The cost of unnecessary corporate tax breaks and Pentagon funding is high. Even though the President stops sequestration, the overarching spending caps mean funding is woefully inadequate to meet the need for education, housing, infrastructure repair, job training and services for seniors and children alike over the next decade. Taking into account both inflation and population growth, the funds projected for domestic/international appropriations decline from $563 billion in FY 2015 to $458 billion in FY 2024 (see Table S-7 in Summary Tables).
The President builds in some important investments outside of the spending caps. He assumes the restoration of unemployment insurance for the long-term jobless. The budget also assumes immigration reform will pass, providing a boost to the economy that will generate hundreds of billions in new federal revenues. He uses revenues outside the appropriations caps to fund the National Housing Trust Fund at $1 billion over 10 years.

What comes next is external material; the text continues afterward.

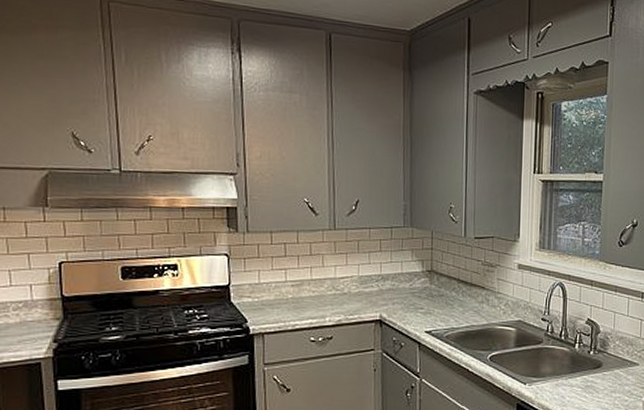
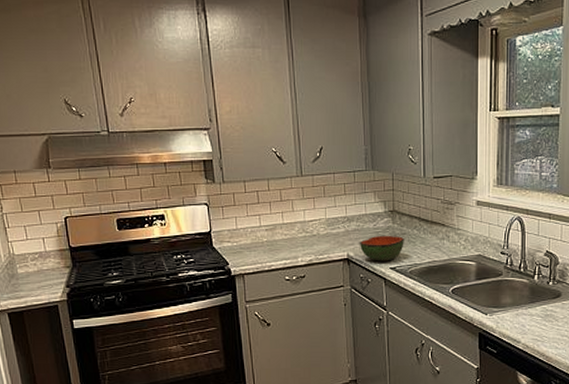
bowl: none [394,296,442,324] -> present [360,235,404,261]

He continues to reverse the loss of 70,000 rental housing vouchers. (Many low-income tenants also saw their rents rise last year; it is not clear if they will get some relief.) There is a notable increase in child care funding, providing subsidized care for 1.4 million children, or 74,000 more children than can be supported this year. The full Pre-K for All and home visiting initiatives are funded by an increase in the tobacco tax. There is $105 million to support state efforts to provide paid leave.

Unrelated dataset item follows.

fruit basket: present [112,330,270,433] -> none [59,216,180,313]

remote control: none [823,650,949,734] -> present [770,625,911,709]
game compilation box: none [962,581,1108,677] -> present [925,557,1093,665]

But although the budget expands some services in the mostly uncapped mandatory spending side of the budget, there are disappointments. SNAP/food stamps was cut twice last year, reducing all benefits by an average of about $30 per month for a family of four, and cutting another $90 per month from certain households. Unfortunately, the President’s budget does not attempt to reverse either of these cuts. Home heating and cooling assistance is cut deeply, from $3.255 billion in FY 2013 to only $2.8 billion in the President’s FY 2015 proposal. Home energy costs have been rising. The President’s budget would mean even more families will suffer dangerously cold or hot weather without heating or air-conditioning. The budget once again proposes cutting Community Action’s main federal funding nearly in half — a reduction Congress has not been willing to make so far. Community Action agencies administer many important anti-poverty programs, such as Head Start, emergency food, job training and weatherization. While the President provides 10 years of funding to avert reduced payments to Medicare physicians, he provides only one year of funding for Transitional Medicaid for families leaving cash assistance for work and another health care program that helps low-income elderly and disabled pay their Medicare premiums.
President Obama does a pretty good job of wriggling out of the sequester straitjacket for the short-term. But he — and Congress — cannot create jobs and provide long-term economic security without fair increases in revenues and sensible reductions in Pentagon spending.